Sail(Data Engineer)
Data engineers lay the foundation for the cloud, designing and building data warehouses.
Course Description:
Learners will gain knowledge and develop hands-on experience solving real-world problems in the field of data engineering. This includes ingesting, egressing and transforming data from multiple sources using various technologies, services and tools. Learners will develop the skills needed to identify and meet data requirements of an organization by designing and implementing systems and data pipelines that manage, monitor and secure the data using the full stack of cloud services to satisfy business needs.

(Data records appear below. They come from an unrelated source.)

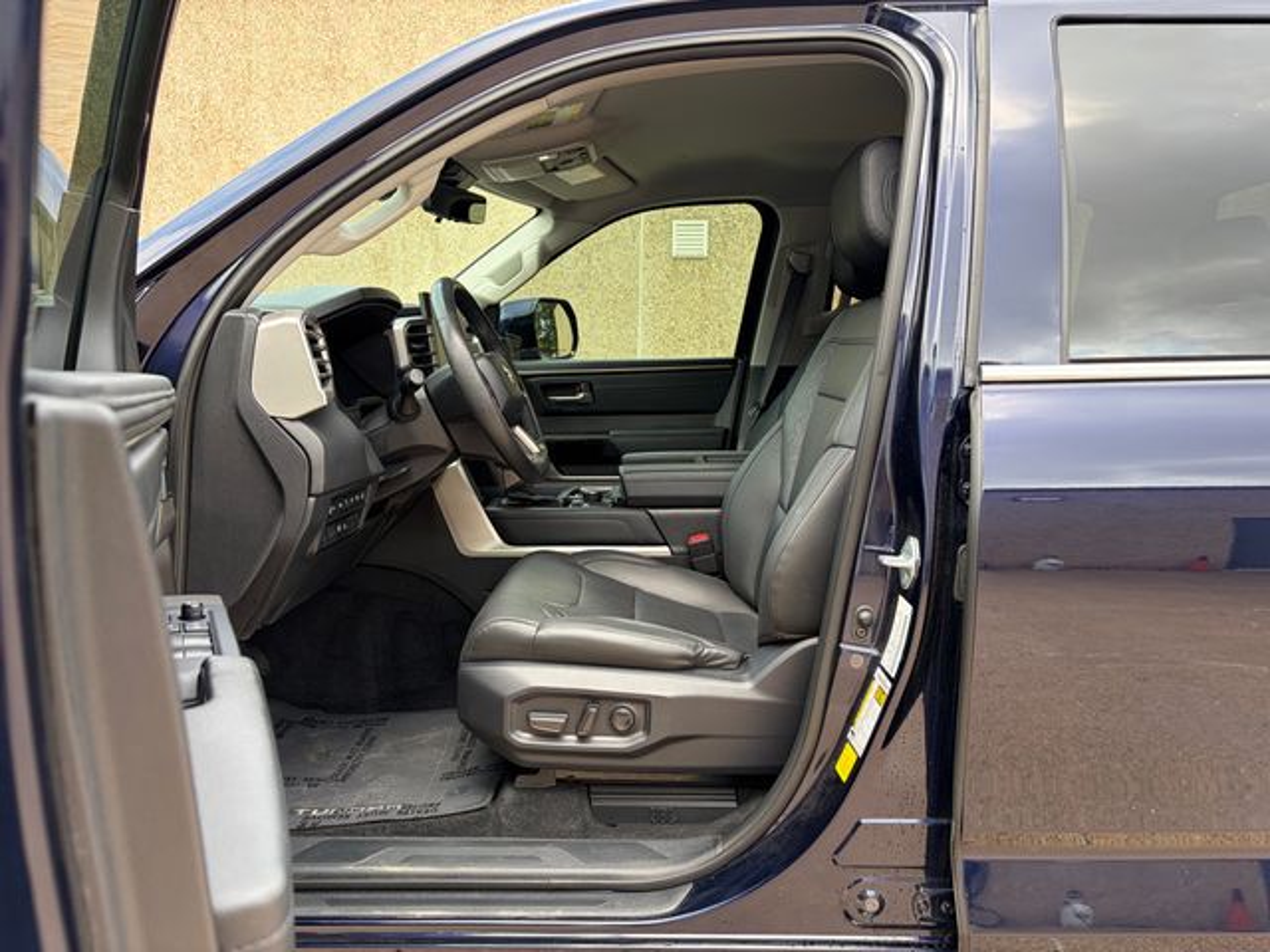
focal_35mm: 26
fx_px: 954
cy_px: 476
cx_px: 635
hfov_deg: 67.3
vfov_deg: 53.1
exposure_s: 1/227
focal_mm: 5.96
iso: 50
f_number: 1.6
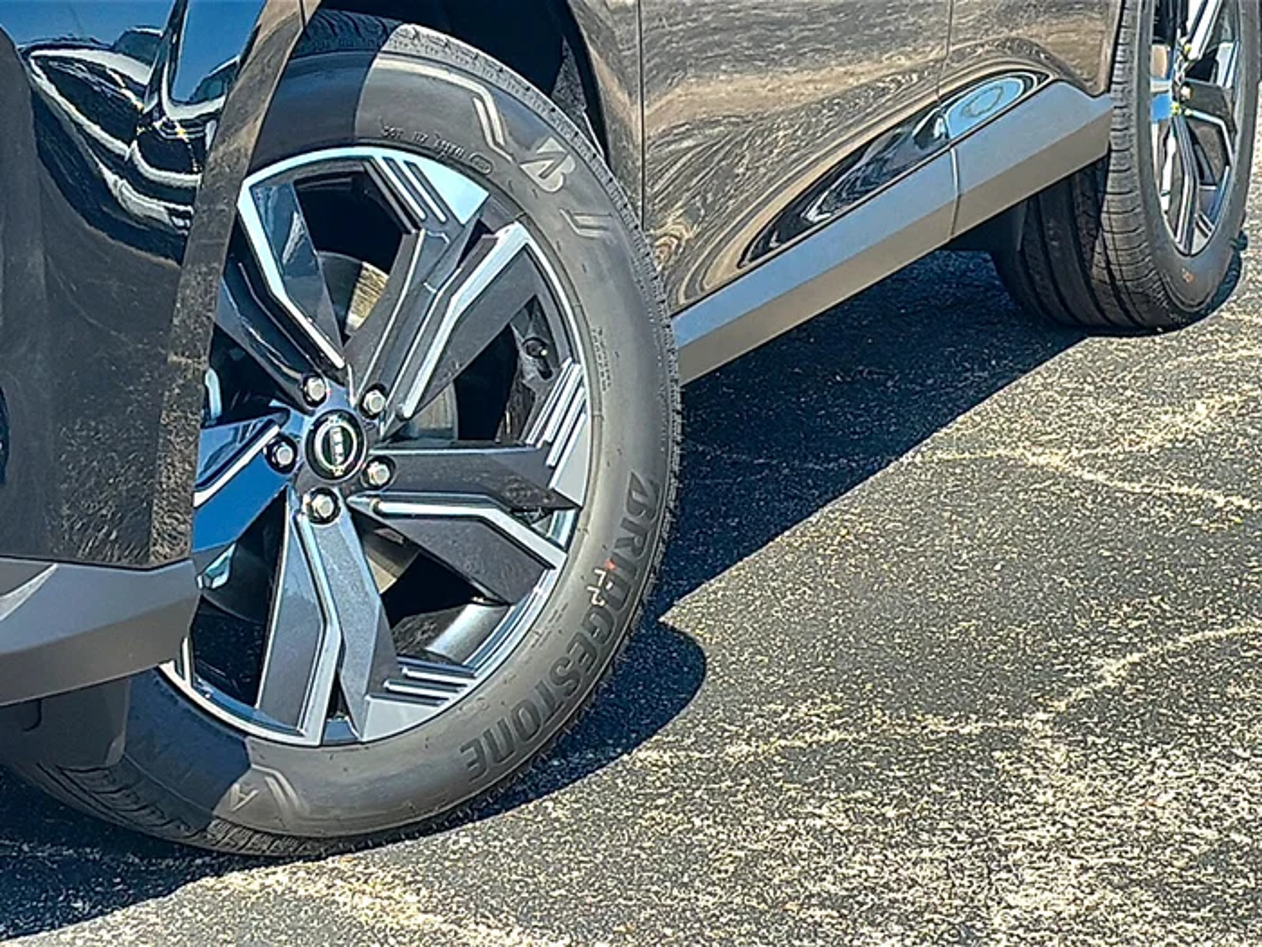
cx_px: 631
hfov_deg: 19.6
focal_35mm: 100
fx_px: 3646
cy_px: 474
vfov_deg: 14.8
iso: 100
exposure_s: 1/2262
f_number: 1.78
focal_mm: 6.86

Learners will explore and experiment with various storage abstractions such as SQL and NoSQL databases, data lakes and data warehouses to store, transform and draw insights from data. Learners will utilise MapReduce and Spark frameworks and provision clusters on public cloud infrastructure to clean, prepare and analyze large datasets. In addition, learners will architect and develop different analytics applications and pipelines using batch, iterative and stream processing frameworks.
All projects in the course utilize existing data storage and data processing technologies and services available on cloud. Specifically, learners will be exposed to real-world scenarios, infrastructure, and data. It is our goal that learners will develop the required skills needed to become a data engineer.
Prerequisites:
- Cloud Administrator
- Introduction to Computing
Duration:
- 8 weeks per quarter
- 15 weeks per semester
Learning Objectives
Learners who complete the Data Engineer course should be able to:
- Identify and suggest appropriate storage abstractions to store, transform and draw insights from data;
- Architect, orchestrate and deploy a variety of analytics applications and pipelines using batch and stream processing frameworks.
- Identify and construct useful features using well-known feature engineering methods to improve the accuracy of ML based predictors.
- Implement and automate data pipelines using cloud-based data lakes, data warehouses and workflow orchestration services to manage, monitor and secure data.